The Missoula County commissioners are urging senators Jon Tester and Steve Daines to support America’s Transportation Infrastructure Act of 2019, which would help fund wildlife crossings in areas like western Montana.
If passed, the Wildlife Crossing Safety section of the act would establish a pilot program to provide competitive grants for projects that would reduce wildlife-vehicle collisions and protect migration corridors for wildlife.
“An estimated 1 million to 2 million large animals are killed by motorists every year,” the commissioners said in a letter to the senators. “Wildlife on roadways also pose a serious threat to people. More than 200 human fatalities and over 26,000 injuries each year are caused by collisions between motorists and wildlife, and this is highly under-reported. These collisions cost Americans more than $8 billion annually, and wildlife crossing structures are an important part of reducing those impacts.”
Kylie Paul, a natural resource specialist with Missoula County, said the act would provide “a great opportunity for the state and county to address human safety issues and protect wildlife. There are a number of areas with concerns, near Lolo and Huson for example, where we have a lot of wildlife collisions.”
With 14,000 reported incidence last year, Montana ranks second to West Virginia in the annual number of vehicle collisions with deer, according to State Farm. The insurance company puts the probability of hitting a deer, elk or moose in Montana at one in 57.
Last December in Helena, the Montana Department of Transportation, Montana Department of Fish, Wildlife and Parks, Montanans for Safe Wildlife Passage and the Western Transportation Institute held a Wildlife and Transportation Summit, bringing together scientists, conservationists, engineers and elected officials to discuss challenges and opportunities.
They all agreed that wildlife crossings are effective, but paying for them is the biggest challenge.
That’s where the transportation act comes in.
“Any of us who live in western Montana are well aware of the potential and reality of collisions with wildlife,” said Commissioner Chairman David Strohmaier. “It’s also a concern with grizzlies, and crossings can mitigate and reduce potential conflicts. So if we can tap into federal dollars to enhance safety and benefit wildlife, we should.”

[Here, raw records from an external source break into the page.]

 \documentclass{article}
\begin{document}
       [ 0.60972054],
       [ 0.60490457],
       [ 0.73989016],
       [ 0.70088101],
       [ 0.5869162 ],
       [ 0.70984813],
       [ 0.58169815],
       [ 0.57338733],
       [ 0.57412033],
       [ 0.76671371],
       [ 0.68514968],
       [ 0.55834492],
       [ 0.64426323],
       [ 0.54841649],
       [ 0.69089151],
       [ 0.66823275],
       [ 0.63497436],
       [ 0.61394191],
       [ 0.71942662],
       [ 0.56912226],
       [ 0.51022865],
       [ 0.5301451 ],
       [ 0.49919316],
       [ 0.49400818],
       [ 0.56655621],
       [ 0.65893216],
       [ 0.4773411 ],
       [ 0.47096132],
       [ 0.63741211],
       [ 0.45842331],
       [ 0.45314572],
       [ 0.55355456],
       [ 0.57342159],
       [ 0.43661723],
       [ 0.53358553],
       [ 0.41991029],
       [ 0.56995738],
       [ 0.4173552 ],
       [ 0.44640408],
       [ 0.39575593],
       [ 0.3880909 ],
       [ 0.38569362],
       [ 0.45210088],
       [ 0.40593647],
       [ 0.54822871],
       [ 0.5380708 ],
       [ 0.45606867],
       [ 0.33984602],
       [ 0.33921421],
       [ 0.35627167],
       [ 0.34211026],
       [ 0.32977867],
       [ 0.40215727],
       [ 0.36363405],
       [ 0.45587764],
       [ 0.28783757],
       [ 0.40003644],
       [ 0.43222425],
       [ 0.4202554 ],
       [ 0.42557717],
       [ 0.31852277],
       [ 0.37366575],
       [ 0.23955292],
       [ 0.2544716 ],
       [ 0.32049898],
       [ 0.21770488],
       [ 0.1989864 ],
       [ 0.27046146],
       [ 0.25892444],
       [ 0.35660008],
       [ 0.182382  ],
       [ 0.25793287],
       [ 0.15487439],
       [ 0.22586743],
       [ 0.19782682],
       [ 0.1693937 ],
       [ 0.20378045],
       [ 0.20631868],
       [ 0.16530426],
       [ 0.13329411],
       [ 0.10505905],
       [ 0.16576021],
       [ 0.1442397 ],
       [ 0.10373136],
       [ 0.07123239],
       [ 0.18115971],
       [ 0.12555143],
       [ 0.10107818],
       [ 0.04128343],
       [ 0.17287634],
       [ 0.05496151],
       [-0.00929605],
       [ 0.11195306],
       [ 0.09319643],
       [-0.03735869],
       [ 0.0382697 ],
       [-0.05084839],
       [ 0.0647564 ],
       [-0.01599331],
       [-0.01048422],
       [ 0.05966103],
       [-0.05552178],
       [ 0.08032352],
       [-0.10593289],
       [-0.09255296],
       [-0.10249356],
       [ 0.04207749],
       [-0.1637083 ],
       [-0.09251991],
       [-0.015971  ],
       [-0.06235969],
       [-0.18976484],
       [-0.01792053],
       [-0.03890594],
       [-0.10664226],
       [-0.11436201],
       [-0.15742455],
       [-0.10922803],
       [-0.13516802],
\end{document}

Several studies indicate that wildlife crossings work. The Montana Department of Fish, Wildlife and Parks estimates that underpasses, overpasses, tunnels and other wildlife crossings, in association with fencing that helps funnel wildlife towards the crossings, can reduce wildlife-vehicle collisions by 97-percent.
In 1996, Parks Canada installed 24 wildlife crossings in Banff National Park. Research indicates that ten different species – including deer, elk, moose, grizzlies and wolves – use those crossings about 84,000 times a year (the number seems to be increasing as animals learn and adapt) and that the crossings, combined with fencing, have reduced wildlife-vehicle collisions by 80 percent.

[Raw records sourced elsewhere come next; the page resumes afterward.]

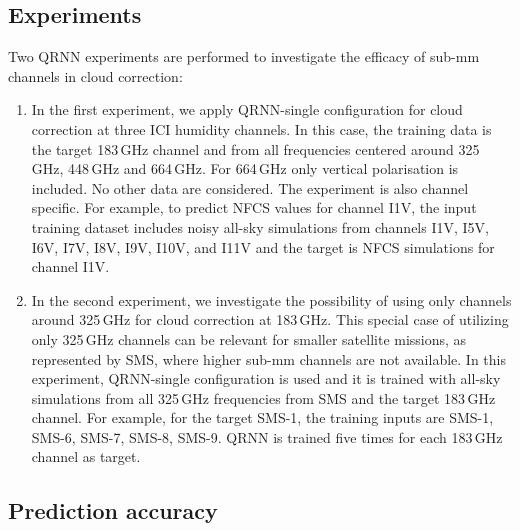 \documentclass[amt, manuscript]{copernicus}
\begin{document}
\subsection{Experiments}
%
Two QRNN experiments are performed to investigate the efficacy of sub-mm channels in cloud correction: 
\begin{enumerate}
	\item In the first experiment, we apply QRNN-single configuration for cloud correction at three ICI humidity channels. In this case, the training data is the target 183\,GHz channel and from all frequencies  centered around 325\,GHz, 448\,GHz and 664\,GHz. For 664\,GHz only vertical polarisation is included. No other data are considered. The experiment is also channel specific. For example, to predict NFCS values for channel I1V, the input training dataset includes noisy all-sky simulations from channels I1V, I5V, I6V, I7V, I8V, I9V, I10V, and I11V and the target is NFCS simulations for channel I1V.
	
	\item In the second experiment, we investigate the possibility of using only channels around 325\,GHz for cloud correction at 183\,GHz. This special case of utilizing only 325\,GHz channels can be relevant for smaller satellite missions, as represented by SMS, where higher sub-mm channels are not available. In this experiment, QRNN-single configuration is used and it is trained with all-sky simulations from all 325\,GHz frequencies from SMS and the target 183\,GHz channel. For example, for the target SMS-1, the training inputs are SMS-1, SMS-6, SMS-7, SMS-8, SMS-9. QRNN is trained five times for each 183\,GHz channel as target.
	
\end{enumerate}	

\subsection{Prediction accuracy}
\end{document}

Researchers also concluded that creating wildlife crossings is more cost effective than the ongoing costs associated with continued vehicle collisions.
“We recognize the economic, social and cultural values of wildlife, as well as human safety issues,” said Commissioner Josh Slotnick. “So we strongly support the creation of wildlife corridors where they’re needed.”
The act, titled S.2302, was introduced by Sen. John Barrasso, R-Wyoming, in July, and is currently under consideration by the Senate Environment and Public Works Committee.